Ever since the war in Iraq went from resplendent victory ("Mission Accomplished") to the ugly quagmire it has become (almost 2,000 American dead), commentators have been making comparisons to Vietnam. I myself have done that -- and I think certain commonalities exist and are troublesome. Usually, these comparisons focus on military or political matters, but Robert D. Hormats, a former assistant secretary of state and now a vice chairman of Goldman Sachs International, has found what may be a more apt comparison. Initially, both wars were financed on the cheap because interest rates were low.
Hormats is finishing a book, "The Price of Liberty," on how America paid for its wars, starting with the Revolution and concluding with Iraq. Most wars forced the government to revise its budgetary and tax priorities. In other words, cut spending and increase taxes. Not so Vietnam -- not for a long while, anyway. LBJ ultimately hit the fiscal wall, and when he did so, Americans had to decide whether Vietnam was worth the bucks. His political position worsened.
Bush has been luckier. He came into office -- as he did life itself -- with a huge surplus. He spent it. He now has a huge deficit. The Federal Reserve is increasingly concerned about inflation and this week raised interest rates for the 11th consecutive time since June 2004. Sooner or later, Americans are going to have to make hard choices -- guns or butter. Not surprisingly, they overwhelmingly tell pollsters they'd choose butter. When asked by a CNN/USA Today/Gallup poll how they'd prefer to finance the (at least) $200 billion Hurricane Katrina relief effort, only 6 percent proposed cutting domestic spending and just 15 percent supported increasing the deficit.
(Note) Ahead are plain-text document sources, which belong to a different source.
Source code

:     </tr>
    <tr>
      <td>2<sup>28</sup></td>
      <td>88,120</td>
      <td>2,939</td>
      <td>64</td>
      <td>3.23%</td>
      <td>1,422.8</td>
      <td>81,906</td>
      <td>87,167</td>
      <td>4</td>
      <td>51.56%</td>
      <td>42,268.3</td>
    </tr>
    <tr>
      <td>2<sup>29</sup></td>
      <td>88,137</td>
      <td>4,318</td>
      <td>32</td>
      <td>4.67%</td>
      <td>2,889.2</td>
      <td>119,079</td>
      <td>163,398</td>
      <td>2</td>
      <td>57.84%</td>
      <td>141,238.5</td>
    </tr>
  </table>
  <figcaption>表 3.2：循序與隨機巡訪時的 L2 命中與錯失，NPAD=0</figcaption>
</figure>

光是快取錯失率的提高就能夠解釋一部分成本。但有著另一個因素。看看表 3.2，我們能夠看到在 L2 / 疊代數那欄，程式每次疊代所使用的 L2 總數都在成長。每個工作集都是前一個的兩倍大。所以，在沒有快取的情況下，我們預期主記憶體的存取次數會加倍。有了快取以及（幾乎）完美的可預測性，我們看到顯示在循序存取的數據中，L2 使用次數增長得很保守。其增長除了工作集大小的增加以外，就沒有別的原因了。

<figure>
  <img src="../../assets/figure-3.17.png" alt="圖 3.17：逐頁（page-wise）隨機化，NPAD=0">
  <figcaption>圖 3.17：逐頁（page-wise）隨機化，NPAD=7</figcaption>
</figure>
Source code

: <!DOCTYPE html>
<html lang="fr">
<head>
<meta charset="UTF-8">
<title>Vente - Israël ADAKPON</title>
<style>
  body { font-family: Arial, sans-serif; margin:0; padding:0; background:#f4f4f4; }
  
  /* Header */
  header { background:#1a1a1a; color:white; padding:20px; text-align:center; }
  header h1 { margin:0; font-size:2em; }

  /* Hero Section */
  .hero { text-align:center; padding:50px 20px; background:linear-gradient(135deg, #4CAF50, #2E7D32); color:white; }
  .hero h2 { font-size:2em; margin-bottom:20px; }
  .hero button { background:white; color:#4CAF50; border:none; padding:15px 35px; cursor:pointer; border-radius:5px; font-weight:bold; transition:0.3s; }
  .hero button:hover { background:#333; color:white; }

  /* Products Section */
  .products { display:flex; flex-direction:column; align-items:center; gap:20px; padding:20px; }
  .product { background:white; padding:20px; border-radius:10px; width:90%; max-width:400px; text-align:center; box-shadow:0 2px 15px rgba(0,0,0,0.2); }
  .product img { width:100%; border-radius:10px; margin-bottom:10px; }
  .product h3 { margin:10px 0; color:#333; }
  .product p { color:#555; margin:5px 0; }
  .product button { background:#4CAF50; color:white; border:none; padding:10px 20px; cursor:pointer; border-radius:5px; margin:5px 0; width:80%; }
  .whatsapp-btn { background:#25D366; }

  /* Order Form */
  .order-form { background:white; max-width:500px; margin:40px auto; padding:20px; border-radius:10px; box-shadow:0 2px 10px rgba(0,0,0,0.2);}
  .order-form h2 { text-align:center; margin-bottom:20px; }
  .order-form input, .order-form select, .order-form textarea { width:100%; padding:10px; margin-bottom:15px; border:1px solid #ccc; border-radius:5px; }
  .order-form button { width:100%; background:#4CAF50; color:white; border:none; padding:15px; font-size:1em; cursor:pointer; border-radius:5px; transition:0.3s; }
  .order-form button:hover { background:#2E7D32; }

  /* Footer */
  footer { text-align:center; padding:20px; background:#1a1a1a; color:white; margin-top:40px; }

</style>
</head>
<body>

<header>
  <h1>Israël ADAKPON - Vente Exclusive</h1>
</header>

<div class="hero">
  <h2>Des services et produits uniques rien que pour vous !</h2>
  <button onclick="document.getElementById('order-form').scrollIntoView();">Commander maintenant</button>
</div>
A majority -- 54 percent -- chose "cut spending for the war in Iraq."
The curse of Texas is once again upon the land -- an elective war, important enough to fight, not important enough to pay for. Up to now, it's been manageable if only because few have been asked to sacrifice anything for the grand cause of . . . well, it's hard to say, isn't it? On a national scale, the casualty rate is bearable and the financial cost has not been felt because the money was first looted from the surplus and then borrowed. But that borrowing will drive up interest rates, including mortgages, and it might, as happened with Vietnam, trigger inflation that lasted longer than the war itself. Everything is going to get more expensive and voters are going to get more grumpy and it's all going to look like it once did to LBJ. That's not someone's nightmare scenario. That's "the hard and inescapable facts."